Unfortunately, my humiliation didn’t end there. As I’ve mentioned before, I’m a rule following people pleaser, so when someone tells me to do something, I do it and do it well. The technician needed a total of four x-rays, and before the first one he instructed me to lay with my toes facing inward towards each other. I did as I was told, and he took the first picture. He took out the x-ray and went back to the little side room and started doing his thing for the next 4-5 minutes.
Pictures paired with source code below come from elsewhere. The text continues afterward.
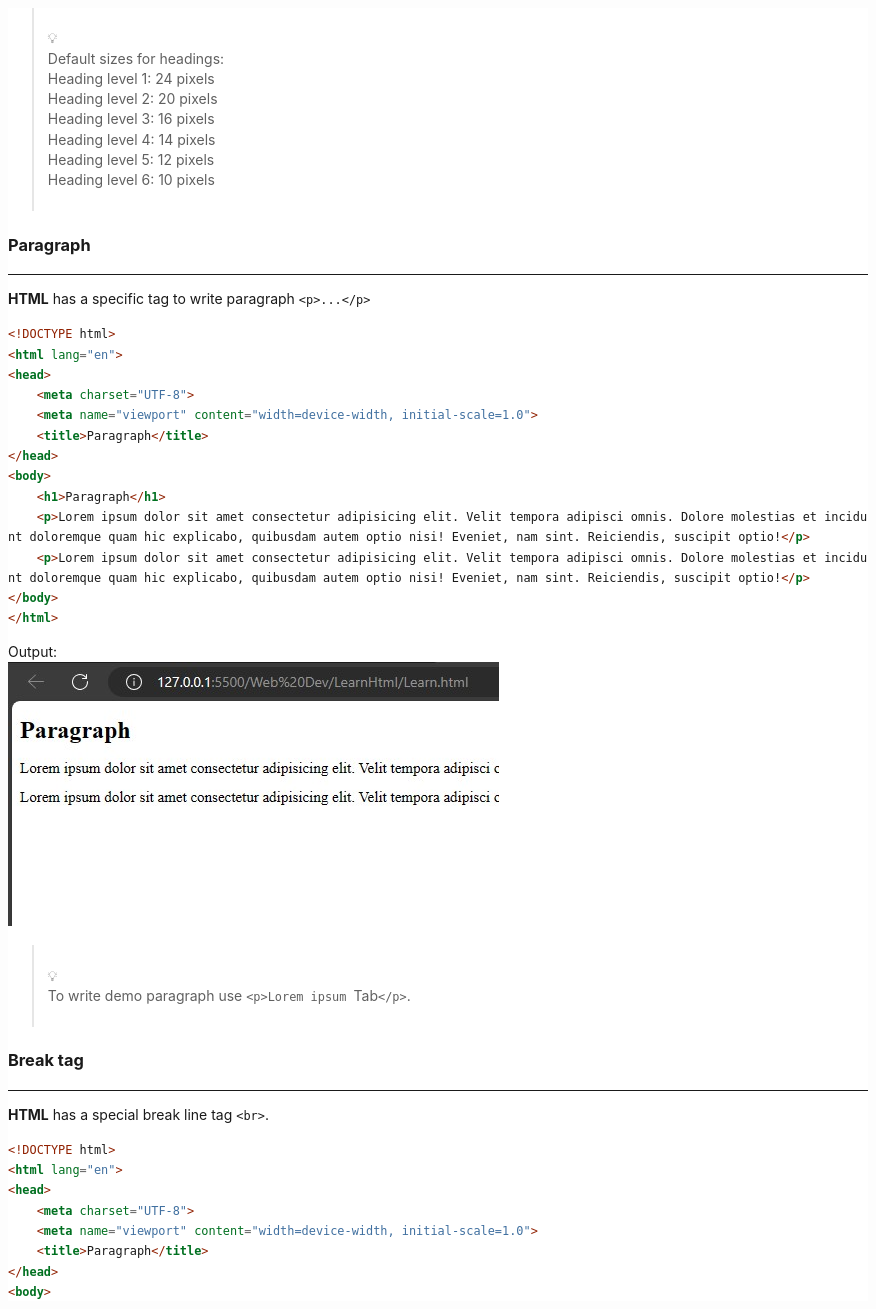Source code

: ><br>💡<br> 
Default sizes for headings:<br>
Heading level 1: 24 pixels<br>
Heading level 2: 20 pixels<br>
Heading level 3: 16 pixels<br>
Heading level 4: 14 pixels<br>
Heading level 5: 12 pixels<br>
Heading level 6: 10 pixels<br><br>

### Paragraph
---
**HTML** has a specific tag to write paragraph `<p>...</p>`
```html
<!DOCTYPE html>
<html lang="en">
<head>
    <meta charset="UTF-8">
    <meta name="viewport" content="width=device-width, initial-scale=1.0">
    <title>Paragraph</title>
</head>
<body>
    <h1>Paragraph</h1>
    <p>Lorem ipsum dolor sit amet consectetur adipisicing elit. Velit tempora adipisci omnis. Dolore molestias et incidunt doloremque quam hic explicabo, quibusdam autem optio nisi! Eveniet, nam sint. Reiciendis, suscipit optio!</p>
    <p>Lorem ipsum dolor sit amet consectetur adipisicing elit. Velit tempora adipisci omnis. Dolore molestias et incidunt doloremque quam hic explicabo, quibusdam autem optio nisi! Eveniet, nam sint. Reiciendis, suscipit optio!</p>
</body>
</html>
```
Output:<br>
![Pargraph](Images/Paragraph.jpg)
><br>💡<br>
To write demo paragraph use `<p>Lorem ipsum `Tab`</p>`.
<br><br>

### Break tag
---
**HTML** has a special break line tag `<br>`.
```html
<!DOCTYPE html>
<html lang="en">
<head>
    <meta charset="UTF-8">
    <meta name="viewport" content="width=device-width, initial-scale=1.0">
    <title>Paragraph</title>
</head>
<body>
```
Now, I don’t know if you’ve had the opportunity to lay on your back and hold your feet inwards so your big toes touch, but after about a minute, it becomes increasingly difficult to keep that pose. He hadn’t told me to release my pose, so when he came back for picture number two, there I lay: a 30-year-old woman in a super short hospital gown and knee-high socks, toes locked together, and thigh muscles slightly shaking due to the fatigue of holding the pose for so long. He literally laughed at me and said, “um, you can relax when I’m not taking a picture.” Thankfully, the rest of the time flew by, and I was able to leave with what remained of my dignity.
The good news is that the x-rays didn’t reveal anything unusual. The bad news is that I’m probably going to have to find a new doctor again because I don’t think I can handle facing X-ray Technician ever again.
I sometimes have to wonder how a girl who can be so successful in some parts of her life can be so spastic in others. It’s just one of life’s mysteries, I suppose.
Hope your tenth day before Christmas is providing you with fun times and good stories! Thanks to those of you who regularly check my blog even though I’ve been erratic in my posting–it means a lot!